A report published by SolarWinds finds IT service management (ITSM) teams that have adopted generative artificial intelligence (AI) technologies are saving just under five hours responding to IT incidents.

Specifically, the analysis of more than 60,000 aggregated and anonymized customer data points from 2,000 ITSM systems finds average time saved per incident is 4.87 hours, or roughly a 18% reduction from the 27.42 hours previously required to resolve an incident.

Lauren Okruch, senior manager for ITSM at SolarWinds, said it’s becoming apparent that AI is starting to have a substantial impact on IT management as more tedious tasks are increasingly automated.

In fact, the report notes that a mid-sized IT team managing 5,000 incidents each year would recover 24,350 hours of work annually.

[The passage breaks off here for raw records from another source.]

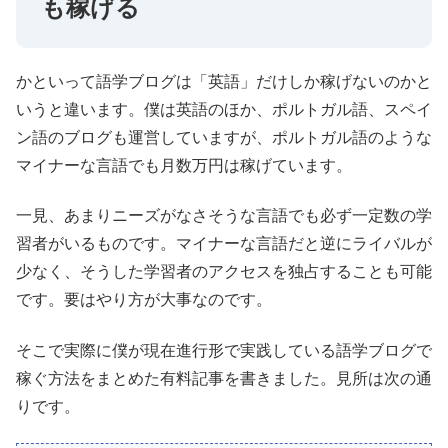
も稼げる
かといって語学ブログは「英語」だけしか稼げないのかと
いうと違います。僕は英語のほか、ポルトガル語、スペイ
ン語のブログも運営していますが、ポルトガル語のような
マイナーな言語でも月数万円は稼げています。
一見、あまりニーズがなさそうな言語でも必ず一定数の学
習者がいるものです。マイナーな言語だと逆にライバルが
少なく、そうした学習者のアクセスを独占することも可能
です。要はやり方が大事なのです。
そこで実際に僕が現在進行形で実践している語学ブログで
稼ぐ方法をまとめた有料記事を書きました。見所は次の通
りです。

Based on a cost of $28 per hour for a help desk professional in the U.S., that saving in time equates to more than $680,000 a year, according to the report.

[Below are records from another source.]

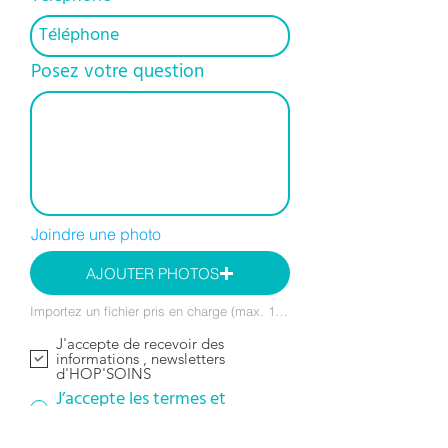
Posez votre question
Joindre une photo
AJOUTER PHOTOS
Importez un fichier pris en charge (max. 15 Mo)
J'accepte de recevoir des
informations , newsletters
d'HOP'SOINS
J’accepte les termes et
conditions
Envoyer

It’s not clear how pervasively AI has been adopted by ITSM teams but most of them have at least now been exposed to it. While it’s not clear to what degree AI might be impacting job opportunities for IT professionals, many of them are also concluding that some elements of their jobs, such as generating incident reports, are thankfully being more automated. Before too long, many of those same IT professionals will not want to work for organizations that don’t provide the AI tools needed to automate tedious tasks, noted Okruch. The simple truth is most ITSM teams have more projects assigned to them today than they can really hope to complete, she added.

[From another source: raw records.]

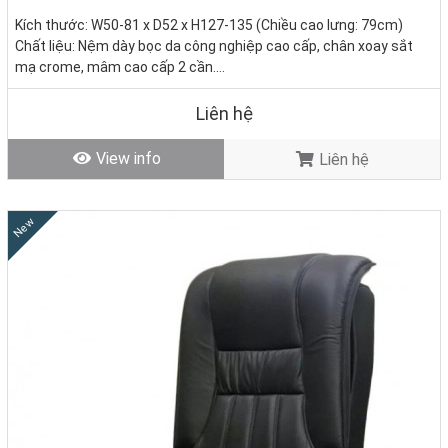
Kích thước: W50-81 x D52 x H127-135 (Chiều cao lưng: 79cm)
Chất liệu: Nệm dày bọc da công nghiệp cao cấp, chân xoay sắt
mạ crome, mâm cao cấp 2 cần.
Tình trạng:
Hàng mới - Còn hàng
Liên hệ
View info
Liên hệ
New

The challenge is that the more structured an IT environment is, the more value an organization will derive. Unfortunately, adoption of best ITSM practices remains uneven so some organizations might require more time to benefit from AI, said Okruch.

ITSM teams will also need to exercise a certain amount of forbearance as, for example, an AI agent learns the nuances of an IT environment, she added. Like any new member of an IT team, it takes time to get to know an AI agent, said Okruch.

Hopefully, as IT environments continue to become more complex, they will, paradoxically, become easier to manage at the same or lower relative cost. Arguably, many organizations have not deployed as many applications as they might prefer simply because there hasn’t been a large enough IT staff to deploy them.

Each IT team will need to decide how much faith to put in AI agents to automate specific tasks, but there is a wide range of tedious tasks that could be automatically assigned to an AI agent, such as, for example, updating an operating system to eliminate a vulnerability. The overall goal should be to reduce the amount of time required to complete any IT task. IT teams, however, will still need to make sure those tasks have been correctly implemented.

In the meantime, IT teams would be well advised to start identifying tedious tasks that might be better handled by an AI agent. It’s not likely AI agents will replace the need for IT professionals, but it is all but certain that the way IT is managed is about to fundamentally change, mainly for the better.